Los que nacen en cunas de familias de clase media tienen generalmente acceso a buena alimentación y buena educación. Siempre según el estudio de la OIT, son actualmente mejor preparados que los de generaciones anteriores y tienen un alto manejo de las nuevas tecnologías, pero, aún así, se enfrentan con una serie de obstáculos que les impiden aprovechar sus potencialidades.
En muchos países, clases políticas corruptas e incapaces, lejos de resolver los problemas de desarrollo, agudizan las desigualdades y alimentan los odios sociales. En otros, como en México, el narcotráfico ha infiltrado los distintos grados del poder hasta intoxicar a enteras sociedades cuyo espacio de vida y libertad se restringe cada día más. En casi todos la delincuencia común transforma la vida de un joven en una ruleta rusa.
Si los pobres de Centroamérica lanzan a sus hijos pequeños hacia un destino de soledad y privaciones en tierra extranjera con tal de salvarles la vida, las familias de clase media invierten todos sus bienes para permitir a sus hijos, ya graduados en Universidades, ir a países del “primer mundo” con la esperanza de que allí puedan labrarse un futuro exitoso y seguro.
La fuga de cerebros en los últimos años ha aumentado considerablemente y se ha ido transformando en un verdadero desangre de capital humano para las naciones de las cuales se alejan. Muchos de esos jóvenes, antes de irse, han participado y organizado movilizaciones de protesta contra los males de sus países. El valor de los estudiantes del estado de Guerrero en México, de los que protestaron en Chile, para lograr una educación accesible para todos, y en Venezuela, para exigir mayor democracia, son un ejemplo del valor y del compromiso social de la juventud en América Latina y el Caribe. Pero muchas veces la realidad de una política que tiene instrumentos suficientes para defenderse de los embates de unos muchachos, tritura todo valor. Es una pared de goma contra la cual se estrellan ilusiones y rabias. Los maltratos policiales y temporadas en las cárceles dejan en muchos de ellos cicatrices profundas en cuerpos y almas.

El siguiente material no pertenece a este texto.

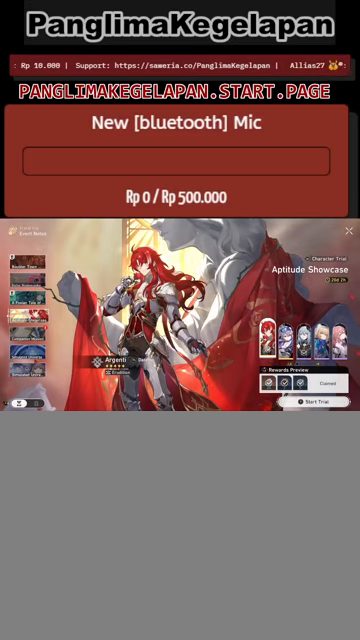
{"buttons": ["R2"], "left_stick": "center", "right_stick": "center", "events": []}
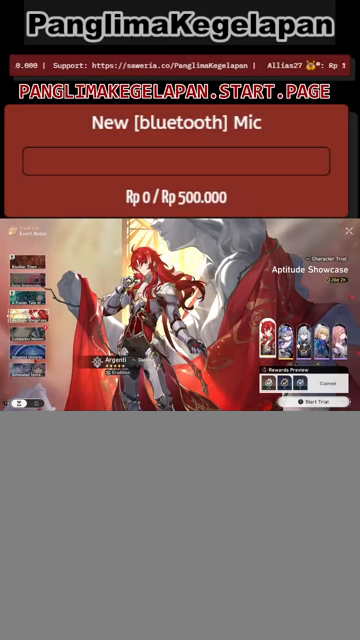
{"buttons": ["R2"], "left_stick": "center", "right_stick": "center", "events": []}
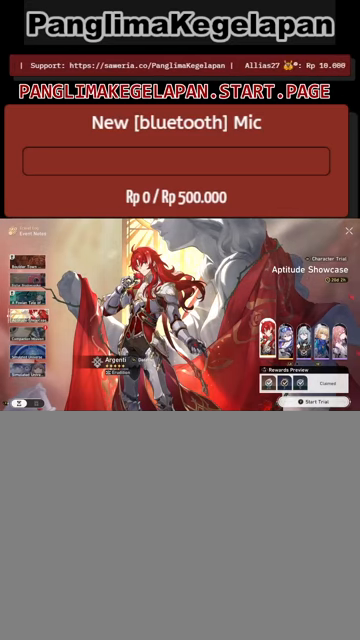
{"buttons": ["R2"], "left_stick": "center", "right_stick": "center", "events": []}
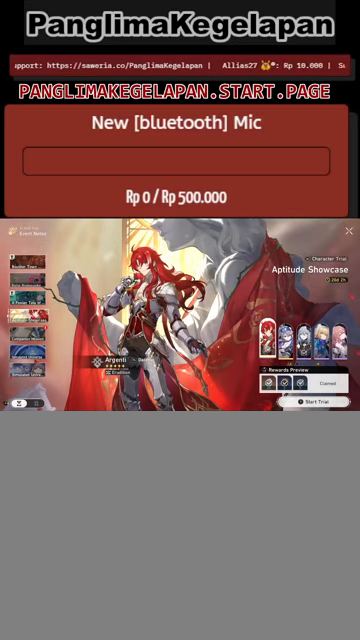
{"buttons": ["R2"], "left_stick": "center", "right_stick": "center", "events": []}
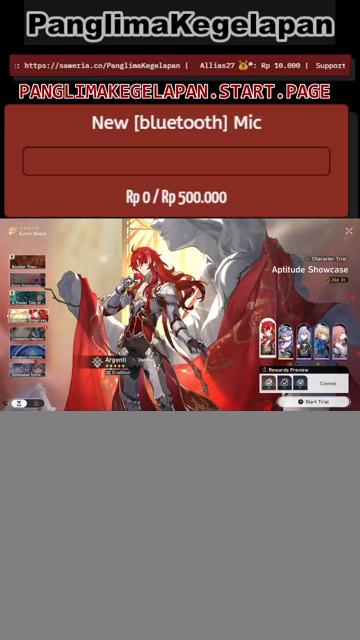
{"buttons": ["R2"], "left_stick": "center", "right_stick": "center", "events": []}
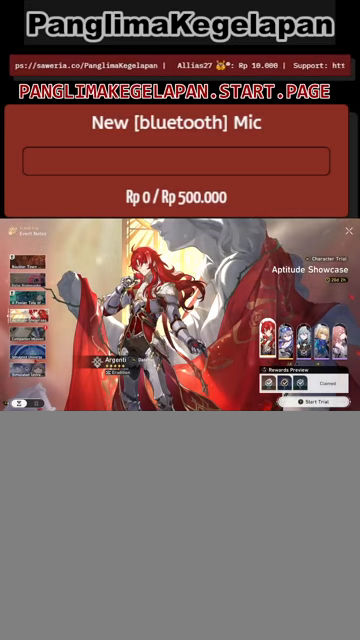
{"buttons": ["R2"], "left_stick": "center", "right_stick": "center", "events": []}
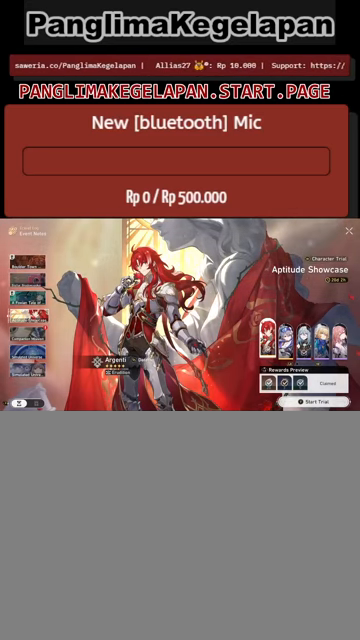
{"buttons": ["R2"], "left_stick": "center", "right_stick": "center", "events": []}
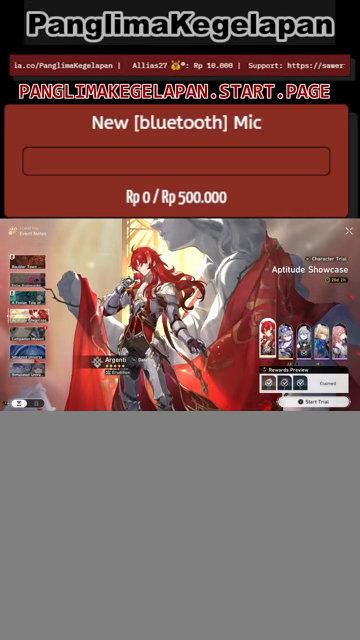
{"buttons": ["R2"], "left_stick": "center", "right_stick": "center", "events": []}
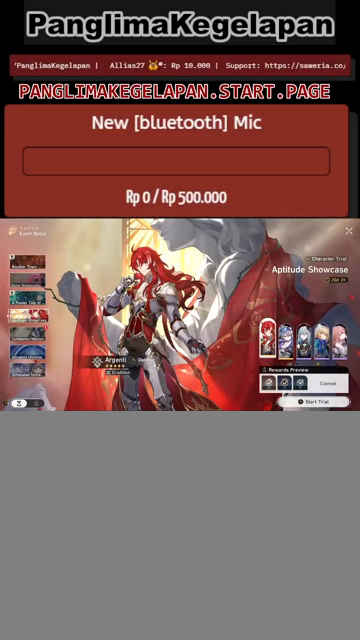
{"buttons": ["R2"], "left_stick": "center", "right_stick": "center", "events": []}
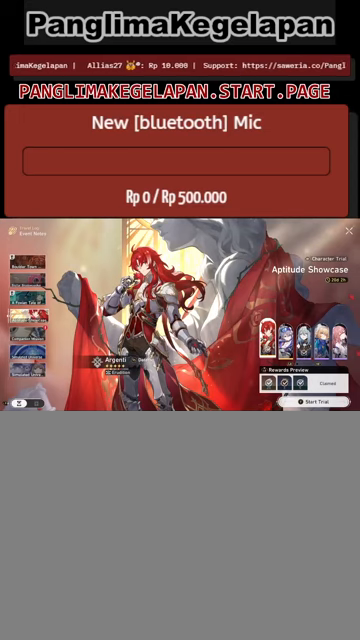
{"buttons": ["R2"], "left_stick": "center", "right_stick": "center", "events": []}
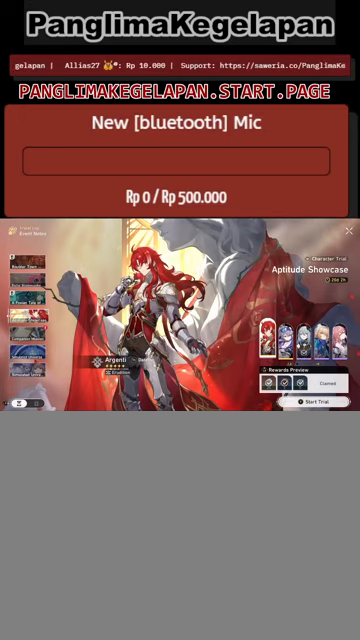
{"buttons": ["R2"], "left_stick": "center", "right_stick": "center", "events": []}
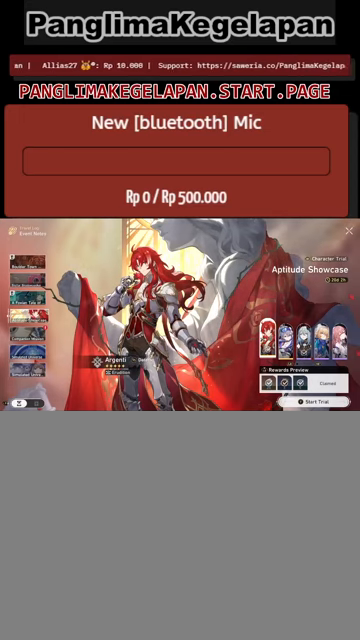
{"buttons": ["R2"], "left_stick": "center", "right_stick": "center", "events": []}
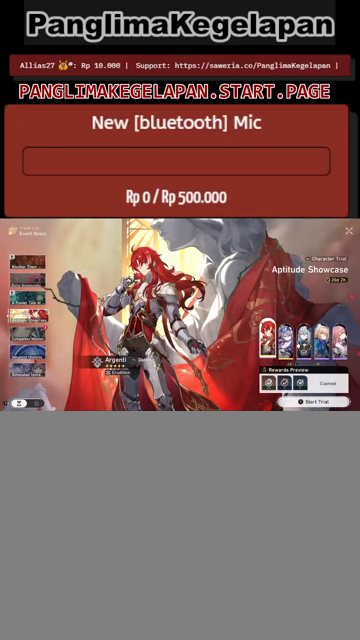
{"buttons": ["R2"], "left_stick": "center", "right_stick": "center", "events": []}
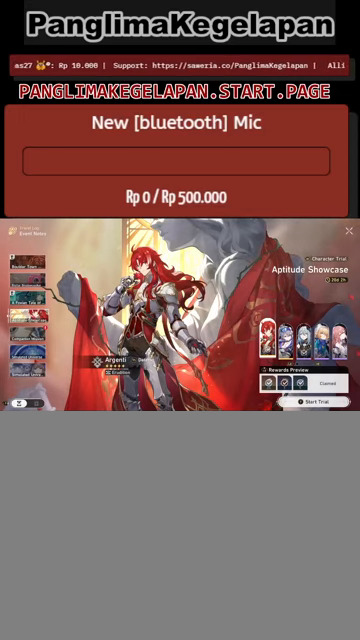
{"buttons": ["R2"], "left_stick": "center", "right_stick": "center", "events": []}
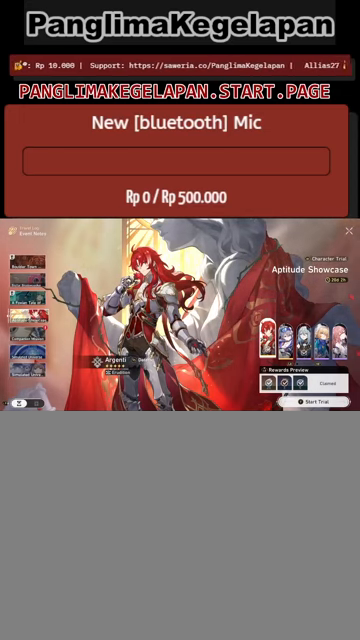
{"buttons": ["R2"], "left_stick": "center", "right_stick": "center", "events": []}
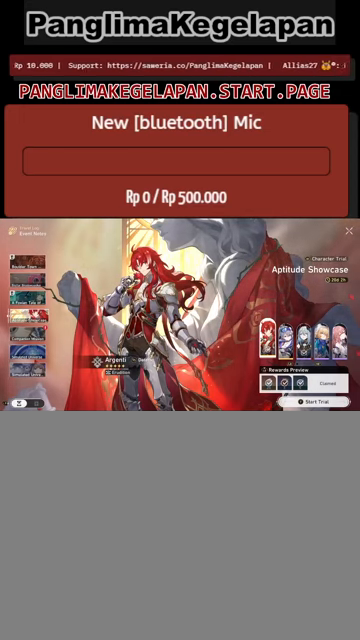
{"buttons": ["R2"], "left_stick": "center", "right_stick": "center", "events": []}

Se van y en la mayoría de los casos no regresan. El número de emigrantes con alto grado de educación se ha duplicado en los últimos años y el éxodo de latinoamericanos y centroamericanos con educación superior pasó de 23 a 40 millones entre 1996 y 2007.
Emigración dolorosa porque muchas veces su inserción en los países donde llegan es casi tan difícil y frustrante como lo fue dejar a sus hogares.
En Estados Unidos nuestros jóvenes llenan las Universidades para ampliar sus conocimientos. La esperanza de la gran mayoría es de conseguir visa y trabajo pero ese camino es sumamente arduo. La búsqueda de un trabajo que permita acceso a una visa es un verdadero via crucis y muchos, cuando terminan sus estudios, se encuentran en la disyuntiva de tener que escoger entre regresar a sus países u engrosar las filas de los indocumentados.
Los jóvenes con un alto nivel de estudios generalmente rechazan la idea de ser parte de la población indocumentada así que a veces empieza para ellos una nueva, dolorosa y complicada emigración hacia otros lugares donde la integración parece más fácil. Y así también los pierde Estados Unidos. Con ellos se van talentos que podrían contribuir al desarrollo de este país.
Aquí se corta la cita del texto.